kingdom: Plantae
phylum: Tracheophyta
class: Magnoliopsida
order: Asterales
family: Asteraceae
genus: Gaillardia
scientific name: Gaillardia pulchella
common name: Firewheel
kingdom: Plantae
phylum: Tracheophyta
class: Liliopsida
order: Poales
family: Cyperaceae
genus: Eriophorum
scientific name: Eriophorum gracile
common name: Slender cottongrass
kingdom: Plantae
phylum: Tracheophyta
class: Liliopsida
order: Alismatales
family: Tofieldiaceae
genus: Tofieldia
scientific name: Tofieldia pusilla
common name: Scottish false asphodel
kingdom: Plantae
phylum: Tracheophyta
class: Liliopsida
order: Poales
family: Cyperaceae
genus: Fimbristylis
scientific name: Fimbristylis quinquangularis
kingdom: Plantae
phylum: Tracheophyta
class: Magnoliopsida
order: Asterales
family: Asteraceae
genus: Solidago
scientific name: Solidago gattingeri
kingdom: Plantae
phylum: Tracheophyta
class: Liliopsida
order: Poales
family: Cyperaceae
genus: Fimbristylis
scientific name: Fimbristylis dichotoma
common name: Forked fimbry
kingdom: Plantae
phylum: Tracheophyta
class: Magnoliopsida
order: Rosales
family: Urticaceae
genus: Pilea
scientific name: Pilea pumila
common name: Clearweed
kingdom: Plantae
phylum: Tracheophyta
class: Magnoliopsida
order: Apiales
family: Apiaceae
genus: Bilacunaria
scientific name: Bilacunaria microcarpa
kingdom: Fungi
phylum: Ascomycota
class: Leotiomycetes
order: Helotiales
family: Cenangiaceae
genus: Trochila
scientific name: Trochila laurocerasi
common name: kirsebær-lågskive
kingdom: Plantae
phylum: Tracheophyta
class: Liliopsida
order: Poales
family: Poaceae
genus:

........

Instruction:
Reproduce every line of the entries above verbatim, from the first entry through the last.

Solution below:
kingdom: Plantae
phylum: Tracheophyta
class: Magnoliopsida
order: Asterales
family: Asteraceae
genus: Gaillardia
scientific name: Gaillardia pulchella
common name: Firewheel
kingdom: Plantae
phylum: Tracheophyta
class: Liliopsida
order: Poales
family: Cyperaceae
genus: Eriophorum
scientific name: Eriophorum gracile
common name: Slender cottongrass
kingdom: Plantae
phylum: Tracheophyta
class: Liliopsida
order: Alismatales
family: Tofieldiaceae
genus: Tofieldia
scientific name: Tofieldia pusilla
common name: Scottish false asphodel
kingdom: Plantae
phylum: Tracheophyta
class: Liliopsida
order: Poales
family: Cyperaceae
genus: Fimbristylis
scientific name: Fimbristylis quinquangularis
kingdom: Plantae
phylum: Tracheophyta
class: Magnoliopsida
order: Asterales
family: Asteraceae
genus: Solidago
scientific name: Solidago gattingeri
kingdom: Plantae
phylum: Tracheophyta
class: Liliopsida
order: Poales
family: Cyperaceae
genus: Fimbristylis
scientific name: Fimbristylis dichotoma
common name: Forked fimbry
kingdom: Plantae
phylum: Tracheophyta
class: Magnoliopsida
order: Rosales
family: Urticaceae
genus: Pilea
scientific name: Pilea pumila
common name: Clearweed
kingdom: Plantae
phylum: Tracheophyta
class: Magnoliopsida
order: Apiales
family: Apiaceae
genus: Bilacunaria
scientific name: Bilacunaria microcarpa
kingdom: Fungi
phylum: Ascomycota
class: Leotiomycetes
order: Helotiales
family: Cenangiaceae
genus: Trochila
scientific name: Trochila laurocerasi
common name: kirsebær-lågskive
kingdom: Plantae
phylum: Tracheophyta
class: Liliopsida
order: Poales
family: Poaceae
genus:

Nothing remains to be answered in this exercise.